▶ TEXT EXCERPT

----

Joe
Joe

Reputation: 47609

Why does my Go program's memory fluctuate so much?

I have a Go program that allocates lots of maps and slices. Generally a lot of usage, allocation overhead etc. I run it, it loads a lot of data in, and then I query it with a web service.

After I leave it running, when it's read in all its data and isn't doing any queries (i.e should be stable) I see memory fluctuations. Recently it's reported: 5.42 GB, 5.01 GB and 4.3 GB of real memory. That's a massive fluctuation.

I have about 150 million objects (slices hanging off the main hashtable). That's a lot of little objects. I expect a little fluctuation (although I would never expect memory to increase when no new objects are being allocated and the main thread/s is blocking on a socket).

Possible explanations are

Is this amount of fluctuation normal / expected?

Upvotes: 2

Views: 1006

Answers (2)

Luke
Luke

Reputation: 14128

The fluctuations are likely due to the amount of garbage your program is creating that the garbage collector has to eventually collect. The frequency of the fluctuation is going to depend on how much / how often you are creating garbage and when the garbage collector collects it.

Whether a variable is allocated to the stack or the heap is determined by the compiler. Generally pointers, maps, and slices can be allocated to the heap, but this only happens if the compiler's escape analysis determines that a variable escapes. Anything that is allocated to the heap will need to be garbage collected.

Even though Go handles the stack vs heap details, creating as little garbage as possible can be of great benefit. You can read about an extreme case where the garbage collector paused for 10 seconds. The Go garbage collector isn't perfect, but it is improving. The more it improves less you'll have to worry about it. But you should at least be aware of it.

----

▶ SUPPLIED ENTRIES
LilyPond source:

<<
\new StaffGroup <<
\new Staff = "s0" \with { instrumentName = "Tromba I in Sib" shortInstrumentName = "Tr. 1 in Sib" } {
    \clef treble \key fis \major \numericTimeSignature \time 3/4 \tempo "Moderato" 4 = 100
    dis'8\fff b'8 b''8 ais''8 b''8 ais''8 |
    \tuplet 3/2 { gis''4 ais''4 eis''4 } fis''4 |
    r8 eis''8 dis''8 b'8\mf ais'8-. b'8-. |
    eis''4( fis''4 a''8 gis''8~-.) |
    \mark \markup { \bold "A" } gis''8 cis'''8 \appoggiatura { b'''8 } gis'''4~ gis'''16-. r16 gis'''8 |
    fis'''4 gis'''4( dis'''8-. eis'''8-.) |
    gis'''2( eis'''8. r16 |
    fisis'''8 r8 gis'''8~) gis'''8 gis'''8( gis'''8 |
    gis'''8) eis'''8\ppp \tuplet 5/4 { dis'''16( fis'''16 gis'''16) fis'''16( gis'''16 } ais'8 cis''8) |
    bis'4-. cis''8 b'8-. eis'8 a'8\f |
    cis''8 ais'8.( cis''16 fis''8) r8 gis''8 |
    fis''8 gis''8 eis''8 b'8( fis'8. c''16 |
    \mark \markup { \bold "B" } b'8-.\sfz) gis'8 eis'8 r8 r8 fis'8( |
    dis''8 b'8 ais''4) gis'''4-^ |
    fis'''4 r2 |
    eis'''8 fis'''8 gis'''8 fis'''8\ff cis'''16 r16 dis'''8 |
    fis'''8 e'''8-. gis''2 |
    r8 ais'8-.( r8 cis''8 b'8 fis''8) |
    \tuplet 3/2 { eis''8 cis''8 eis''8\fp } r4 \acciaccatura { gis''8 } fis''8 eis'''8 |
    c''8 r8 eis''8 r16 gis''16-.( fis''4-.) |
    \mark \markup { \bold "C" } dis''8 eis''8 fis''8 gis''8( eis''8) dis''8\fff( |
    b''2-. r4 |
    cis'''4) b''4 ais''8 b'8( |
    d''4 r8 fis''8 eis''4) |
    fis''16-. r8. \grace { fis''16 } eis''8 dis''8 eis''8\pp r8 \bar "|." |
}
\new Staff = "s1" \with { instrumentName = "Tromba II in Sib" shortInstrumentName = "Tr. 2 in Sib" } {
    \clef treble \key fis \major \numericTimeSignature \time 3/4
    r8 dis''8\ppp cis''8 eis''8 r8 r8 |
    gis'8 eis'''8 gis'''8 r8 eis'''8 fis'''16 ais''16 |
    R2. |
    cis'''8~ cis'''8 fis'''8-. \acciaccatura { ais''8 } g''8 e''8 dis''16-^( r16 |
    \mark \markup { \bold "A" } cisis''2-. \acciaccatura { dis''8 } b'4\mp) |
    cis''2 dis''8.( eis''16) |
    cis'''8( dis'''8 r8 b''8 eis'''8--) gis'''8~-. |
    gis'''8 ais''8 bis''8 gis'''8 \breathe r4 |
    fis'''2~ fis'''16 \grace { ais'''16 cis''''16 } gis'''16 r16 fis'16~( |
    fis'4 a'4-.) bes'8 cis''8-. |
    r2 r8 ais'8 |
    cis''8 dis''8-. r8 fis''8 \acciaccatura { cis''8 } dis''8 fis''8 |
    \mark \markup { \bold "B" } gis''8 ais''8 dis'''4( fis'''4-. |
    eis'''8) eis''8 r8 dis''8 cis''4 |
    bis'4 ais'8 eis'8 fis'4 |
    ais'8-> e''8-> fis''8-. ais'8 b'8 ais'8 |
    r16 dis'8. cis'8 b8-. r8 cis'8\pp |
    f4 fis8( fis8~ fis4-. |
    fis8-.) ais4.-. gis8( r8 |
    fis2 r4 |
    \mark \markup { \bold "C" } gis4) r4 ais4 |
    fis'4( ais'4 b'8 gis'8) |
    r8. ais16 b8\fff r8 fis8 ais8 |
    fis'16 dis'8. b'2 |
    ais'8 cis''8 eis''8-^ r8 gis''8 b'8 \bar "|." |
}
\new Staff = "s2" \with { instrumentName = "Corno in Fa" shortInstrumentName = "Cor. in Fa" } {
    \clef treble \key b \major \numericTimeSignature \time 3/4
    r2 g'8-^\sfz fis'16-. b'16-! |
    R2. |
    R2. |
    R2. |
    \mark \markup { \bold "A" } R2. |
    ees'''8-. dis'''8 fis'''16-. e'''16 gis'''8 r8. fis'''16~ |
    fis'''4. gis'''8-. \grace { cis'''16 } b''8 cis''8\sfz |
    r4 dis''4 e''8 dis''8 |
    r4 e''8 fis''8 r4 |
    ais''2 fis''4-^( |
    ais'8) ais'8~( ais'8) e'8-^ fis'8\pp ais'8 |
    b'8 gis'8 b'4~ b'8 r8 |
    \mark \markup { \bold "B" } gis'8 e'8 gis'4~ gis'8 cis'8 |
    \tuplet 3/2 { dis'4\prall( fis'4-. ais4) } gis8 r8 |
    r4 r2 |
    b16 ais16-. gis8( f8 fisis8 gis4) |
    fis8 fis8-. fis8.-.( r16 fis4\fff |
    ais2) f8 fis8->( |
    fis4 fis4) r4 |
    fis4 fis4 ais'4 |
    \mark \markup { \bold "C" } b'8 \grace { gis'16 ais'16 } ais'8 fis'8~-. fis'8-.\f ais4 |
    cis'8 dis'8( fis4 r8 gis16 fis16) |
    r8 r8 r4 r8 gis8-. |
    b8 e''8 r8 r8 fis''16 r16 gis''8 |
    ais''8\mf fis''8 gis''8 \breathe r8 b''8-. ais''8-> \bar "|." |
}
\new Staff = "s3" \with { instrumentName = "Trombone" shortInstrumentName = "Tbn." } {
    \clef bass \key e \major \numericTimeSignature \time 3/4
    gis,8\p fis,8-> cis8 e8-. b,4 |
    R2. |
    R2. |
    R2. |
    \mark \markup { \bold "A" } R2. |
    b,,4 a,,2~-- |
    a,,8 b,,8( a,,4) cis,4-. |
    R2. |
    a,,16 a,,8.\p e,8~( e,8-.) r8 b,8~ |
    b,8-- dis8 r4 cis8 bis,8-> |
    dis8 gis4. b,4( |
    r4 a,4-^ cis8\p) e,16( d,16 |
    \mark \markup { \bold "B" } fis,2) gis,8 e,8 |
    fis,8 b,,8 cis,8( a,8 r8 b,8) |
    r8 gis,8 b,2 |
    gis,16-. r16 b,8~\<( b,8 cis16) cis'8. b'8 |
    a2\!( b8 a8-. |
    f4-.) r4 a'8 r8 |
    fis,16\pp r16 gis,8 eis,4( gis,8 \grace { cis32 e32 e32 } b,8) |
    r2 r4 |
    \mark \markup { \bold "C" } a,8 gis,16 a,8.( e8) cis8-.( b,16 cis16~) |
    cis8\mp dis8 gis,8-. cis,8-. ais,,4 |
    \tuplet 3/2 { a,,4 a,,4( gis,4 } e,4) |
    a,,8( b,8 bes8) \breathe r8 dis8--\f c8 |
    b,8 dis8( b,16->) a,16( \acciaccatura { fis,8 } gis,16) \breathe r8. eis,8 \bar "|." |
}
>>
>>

----

▶ EXERCISE
Continue the discussion of why a Go program's memory fluctuates, picking up after its final sentence.

▶ EXERCISE OUTPUT
You can run the following to determine what the compiler will allocate to the heap:

go build -gcflags=-m program.go

You may be surprised by what actually gets allocated to the heap. For example, even if you use a bytes.Buffer locally it still gets allocated to the heap, due to bytes.Buffer.buf being re-sliced. Regardless of whether that's supposed to happen or not, there may be situations where you think you're not creating any garbage, but in reality you are.

Upvotes: 0

user607139
user607139

Reputation: 356

The go-runtime doesn't immediately release unused memory to the OS (it might be needed again soon). So looking at the OS-level, you see only a part of the overall picture. Using http://golang.org/pkg/runtime/#ReadMemStats you can see another part of the picture.

pkg/runtime/malloc.goc shows the freelist, and pkg/runtime/mgc0.c shows the garbage collector.

If memory-usage goes down in a stable situation that seems normal, after loading finishes, you can force a GC, and you might want to print the Memstats regularly for more info.